Howard Tate was somewhat obscure, but revered amongst aficionados, and staged a remarkable career comeback.
He started in 1967, with his first minor hit, “Get It While You Can.” Four years later it became a major hit for Janis Joplin.
In 1972 he recorded the album “Howard Tate,” which has become a kind of Holy Grail for soul music fans. Then Tate abruptly quit the music industry and dropped out of sight. During most of the 1980’s he was addicted to cocaine and spent time living on the streets of Camden before becoming a small-time preacher. Many of his fans assumed he was dead.
While in a grocery store one day, by chance, he bumped into an old acquaintance who encouraged him to resurface as a singer. The resulting album, “Rediscovered” (2003), surprised everybody–including Tate himself–that after years of self-abuse, he still had the voice.

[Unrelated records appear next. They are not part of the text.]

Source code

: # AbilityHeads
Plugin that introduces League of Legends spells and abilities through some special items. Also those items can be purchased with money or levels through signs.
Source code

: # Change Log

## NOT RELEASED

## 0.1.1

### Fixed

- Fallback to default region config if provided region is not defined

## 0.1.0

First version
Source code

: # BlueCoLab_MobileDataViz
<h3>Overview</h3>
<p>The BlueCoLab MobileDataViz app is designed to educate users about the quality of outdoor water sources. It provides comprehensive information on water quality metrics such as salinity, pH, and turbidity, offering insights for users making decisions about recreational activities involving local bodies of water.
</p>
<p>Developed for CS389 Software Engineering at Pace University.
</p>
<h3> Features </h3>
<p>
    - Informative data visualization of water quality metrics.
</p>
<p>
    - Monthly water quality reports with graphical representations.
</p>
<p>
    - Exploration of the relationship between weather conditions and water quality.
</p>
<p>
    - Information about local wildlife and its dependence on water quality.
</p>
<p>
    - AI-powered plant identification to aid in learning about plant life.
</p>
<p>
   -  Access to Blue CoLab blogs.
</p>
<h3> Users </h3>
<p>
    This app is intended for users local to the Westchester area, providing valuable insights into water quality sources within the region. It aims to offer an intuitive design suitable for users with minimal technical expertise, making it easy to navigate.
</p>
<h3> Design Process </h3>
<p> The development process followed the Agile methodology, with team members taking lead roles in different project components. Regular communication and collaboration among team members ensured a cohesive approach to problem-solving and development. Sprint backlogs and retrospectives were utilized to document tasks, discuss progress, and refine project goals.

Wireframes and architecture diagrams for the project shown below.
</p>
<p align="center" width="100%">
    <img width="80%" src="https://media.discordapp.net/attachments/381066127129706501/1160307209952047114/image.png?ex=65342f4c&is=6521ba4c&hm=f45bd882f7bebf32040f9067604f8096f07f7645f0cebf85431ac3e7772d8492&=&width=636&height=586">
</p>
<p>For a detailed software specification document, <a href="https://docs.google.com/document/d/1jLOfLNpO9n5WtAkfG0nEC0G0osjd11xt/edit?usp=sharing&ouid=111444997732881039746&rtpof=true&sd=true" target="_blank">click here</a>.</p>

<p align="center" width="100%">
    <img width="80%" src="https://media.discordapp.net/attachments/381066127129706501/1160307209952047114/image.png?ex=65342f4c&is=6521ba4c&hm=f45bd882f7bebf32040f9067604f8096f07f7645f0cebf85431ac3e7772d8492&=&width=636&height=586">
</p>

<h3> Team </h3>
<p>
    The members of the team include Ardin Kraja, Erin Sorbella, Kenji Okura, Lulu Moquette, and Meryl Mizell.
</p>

“The record was fantastic, after a deacade of self-abuse and the damage to his body,” said Bruce Warren, program director at WXPN in Philadelphia. “The soulfullness, the spirituality came back. The fact he re-connected with [producer Jerry] Ragavoy and went down south to record, I think something happened down there. He pulled from the good, and the bad.”
Tate stood out for his unique delivery, wrapping his buttery voice around phrases and punctuating with an occassional high falsetto. He debuted that style in his younger days, and years of hard living never stole it away from him.
“Rediscovered” was nominated for a Grammy. Since then he recorded two more studio albums, and a live album.
Tate died of multiple myeloma and leukemia in his apartment in Burlington City, New Jersey. He was 72.